Llevo ya tres o cuatro días leyendo La montaña mágica. Han pasado treinta años desde mi lectura anterior -en el cuartel, nada menos- y el recuerdo se mantenía inusualmente claro, con esa viveza de colores que tienen los frescos antiguos, que basta un poco de agua empapada en algodón para que recobren todo su esplendor. El viaje de Hans Castorp al sanatorio en las montañas suizas es el viaje mismo del lector a la novela, y también la sensación de haber llegado a un lugar cerrado y ajeno al mundo que tiene sus propias leyes y en el que será grato pasar un tiempo significativo. El joven ingeniero, sin ninguna vocación, el primo enfermo, el recuerdo de un abuelo muerto, único guardián de un niño sin padres. Las ganas de quedarse a vivir en ese lugar, fuera del tiempo y el espacio, en esa novela. La traducción de Isabel García Adánez fluye muy bien en español, con una especie de austera magnificencia. En la segunda página encontré este pasaje magnífico, que ya me conquistó de nuevo:
“Dos jornadas de viaje alejan al hombre -y con mucha más razón al joven cuyas débiles raíces no han profundizado aún en la existencia- de su universo cotidiano, de todo lo que é consideraba sus deberes, intereses, preocupaciones y esperanzas; le alejan infinitamente más de lo que pudo imaginar en el coche que lo conducía a la estación. El espacio que, girando y huyendo, se interpone entre él y su punto de procedencia, desarrolla fuerzas que se cree reservadas al tiempo.
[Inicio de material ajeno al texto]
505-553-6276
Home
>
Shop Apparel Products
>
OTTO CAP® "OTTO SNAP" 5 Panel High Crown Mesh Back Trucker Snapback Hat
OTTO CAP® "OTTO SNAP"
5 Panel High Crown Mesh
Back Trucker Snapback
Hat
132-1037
Hora tras hora, el espacio crea transformaciones interiores muy semejantes a las que provoca el tiempo, pero que, de alguna manera, superan a éstas.
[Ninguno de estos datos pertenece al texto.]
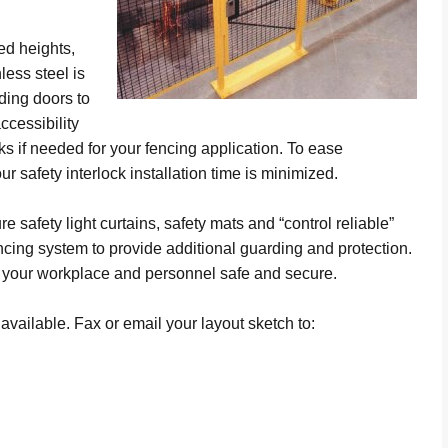
ed heights,
less steel is
iding doors to
ccessibility
ks if needed for your fencing application. To ease
our safety interlock installation time is minimized.
e safety light curtains, safety mats and “control reliable”
fencing system to provide additional guarding and protection.
 your workplace and personnel safe and secure.
vailable. Fax or email your layout sketch to:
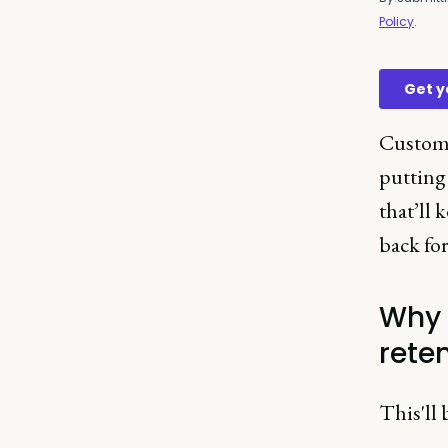
Custome
putting 
that’ll
back fo
Why 
rete
This'll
Al igual que el tiempo, el espacio trae consigo el olvido; aunuqe lo hace desprendiendo a la persona de sus contingencias para transportarla a un estado de libertad originaria(…) El tiempo, según dicen, es Lete, el olvido; pero también el aire de la distancia es un bebedizo semejante, y si bien su efecto es menos radical, cierto es que es mucho más rápido”.